__Page text__
-*-*-

This is interesting, but I wonder what would present 4 of the many great photographers. I think that would need to be 4 that established a new direction for photography, that made the work of other great shooters possible. I've had a chance to re-think this, and will change one vote. Sort of.
Of the early workers, I think Fenton, Brady, Marville, et al., deserve equal mention: they used the camera as a new tool that exploited it's difference from drawing and painting. The tendency was explore one's world, and Cameron was doing this as was Fenton, et al. Just a different world. Photographers like Fay Godwin carried on this tradition.
At the end of the 19th C, as the choking effects of the Salons were suffocating good photography, PH Emerson ignored the Respectable and Setimental hacks like Robinson and set photography back on the tracks. Stieglitz followed this course, as did Strand: Emerson was the one that broke the ground. His work, I think, was fulfilled by Adams, the final blossom of American Neo Romanticism.
Weston, the Modernist: Photography's Picasso. Sheeler can't be discounted, nor Strand, but it's Weston on whom they all rest: Gibson, Erwitt, Avedon. Even Minor White and Eggelston follow in this vein
Eggleston: probably the only photographer -still- who made color pictures that needed color and simply weren't B&W pictures on color film ). Sander, yes, a romantic modernist.
The spot for Smith is for the perfection of the Essay; Kertesz, Brassai,Capa, HCB all were monumentaly important but it was Smith that fulfilled the direction they all were heading while beginning the direction to be taken by Salgado, Richards, Mark, and others. Smith shot people, yeah, but he changed the form.
Postmodernism ? Can there be a PostModern Photography ? I don't think there was. Probably the closest we came to a PostModern sensibility were ... well, never mind. That would just start a flame war. And only the innocent would be hurt.
The next Great Photographer ? We're still waiting. Probably someone who is able to ignore the Agonies of Post Modernism, and the Rapture of Commercialism. Probably a kid out there playing with a pinhole camera.

-*-*-

__Entries shown__
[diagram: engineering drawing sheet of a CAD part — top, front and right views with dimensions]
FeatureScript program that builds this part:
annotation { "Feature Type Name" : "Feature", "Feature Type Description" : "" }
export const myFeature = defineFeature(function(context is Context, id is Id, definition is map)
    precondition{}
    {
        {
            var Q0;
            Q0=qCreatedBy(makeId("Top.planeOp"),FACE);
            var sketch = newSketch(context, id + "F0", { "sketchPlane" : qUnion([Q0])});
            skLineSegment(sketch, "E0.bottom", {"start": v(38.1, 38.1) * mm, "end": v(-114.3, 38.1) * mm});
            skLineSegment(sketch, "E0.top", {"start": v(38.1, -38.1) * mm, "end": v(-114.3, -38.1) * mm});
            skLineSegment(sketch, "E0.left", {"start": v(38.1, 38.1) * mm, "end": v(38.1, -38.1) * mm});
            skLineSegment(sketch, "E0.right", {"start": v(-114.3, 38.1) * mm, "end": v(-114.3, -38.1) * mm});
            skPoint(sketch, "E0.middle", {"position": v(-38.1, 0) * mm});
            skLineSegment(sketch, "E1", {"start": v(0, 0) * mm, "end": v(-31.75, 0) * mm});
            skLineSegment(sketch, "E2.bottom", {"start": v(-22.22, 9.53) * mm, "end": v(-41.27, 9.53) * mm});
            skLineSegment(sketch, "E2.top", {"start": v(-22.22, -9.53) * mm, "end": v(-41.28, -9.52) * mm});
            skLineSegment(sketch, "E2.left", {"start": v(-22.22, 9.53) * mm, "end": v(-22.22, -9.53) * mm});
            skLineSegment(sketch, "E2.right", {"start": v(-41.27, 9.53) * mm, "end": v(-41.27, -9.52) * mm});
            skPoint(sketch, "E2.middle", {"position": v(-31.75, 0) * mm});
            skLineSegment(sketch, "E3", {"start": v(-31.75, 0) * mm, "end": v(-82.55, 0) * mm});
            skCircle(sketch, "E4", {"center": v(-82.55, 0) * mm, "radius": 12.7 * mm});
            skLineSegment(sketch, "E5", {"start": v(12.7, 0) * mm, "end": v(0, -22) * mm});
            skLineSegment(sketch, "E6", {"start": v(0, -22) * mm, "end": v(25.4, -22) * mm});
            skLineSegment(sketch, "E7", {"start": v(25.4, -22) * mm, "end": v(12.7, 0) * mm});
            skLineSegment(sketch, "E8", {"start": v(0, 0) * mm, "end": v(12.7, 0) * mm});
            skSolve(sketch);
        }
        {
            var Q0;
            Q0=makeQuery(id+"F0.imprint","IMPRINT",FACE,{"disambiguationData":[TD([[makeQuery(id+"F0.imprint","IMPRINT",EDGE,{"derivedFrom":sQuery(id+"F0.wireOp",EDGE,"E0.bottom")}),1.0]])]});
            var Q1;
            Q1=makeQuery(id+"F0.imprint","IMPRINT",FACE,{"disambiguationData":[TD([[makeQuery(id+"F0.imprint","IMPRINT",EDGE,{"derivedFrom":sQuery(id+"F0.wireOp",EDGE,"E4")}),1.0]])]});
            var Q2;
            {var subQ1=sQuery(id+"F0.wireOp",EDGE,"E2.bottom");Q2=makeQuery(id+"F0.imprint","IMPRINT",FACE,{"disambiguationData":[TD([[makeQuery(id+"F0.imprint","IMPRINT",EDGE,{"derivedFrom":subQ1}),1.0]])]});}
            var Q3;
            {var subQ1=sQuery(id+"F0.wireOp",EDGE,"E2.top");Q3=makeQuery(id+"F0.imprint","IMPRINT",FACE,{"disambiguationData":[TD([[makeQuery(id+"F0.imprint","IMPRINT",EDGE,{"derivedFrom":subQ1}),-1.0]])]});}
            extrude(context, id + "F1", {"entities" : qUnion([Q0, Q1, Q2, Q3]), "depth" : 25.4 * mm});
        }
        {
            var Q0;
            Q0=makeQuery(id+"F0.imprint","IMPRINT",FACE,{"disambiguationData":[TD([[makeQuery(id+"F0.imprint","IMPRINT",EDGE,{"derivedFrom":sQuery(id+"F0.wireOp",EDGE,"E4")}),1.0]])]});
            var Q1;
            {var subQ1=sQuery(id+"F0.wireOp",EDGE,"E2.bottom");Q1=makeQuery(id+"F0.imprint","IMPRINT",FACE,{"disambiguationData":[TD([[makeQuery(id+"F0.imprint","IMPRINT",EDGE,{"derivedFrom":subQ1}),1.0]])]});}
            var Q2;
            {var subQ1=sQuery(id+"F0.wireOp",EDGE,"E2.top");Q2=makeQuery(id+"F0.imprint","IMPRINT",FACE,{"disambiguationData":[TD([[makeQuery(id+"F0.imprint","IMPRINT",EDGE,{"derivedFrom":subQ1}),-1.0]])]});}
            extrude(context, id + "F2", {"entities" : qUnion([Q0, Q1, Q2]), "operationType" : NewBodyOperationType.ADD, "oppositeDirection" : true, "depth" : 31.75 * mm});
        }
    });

-*-*-

__Assigned task__
What is the Spanish translation of this sentence from the post on great photographers: "Photographers like Fay Godwin carried on this tradition."?

__Finished exercise__
Fotógrafos como Fay Godwin continuaron esta tradición.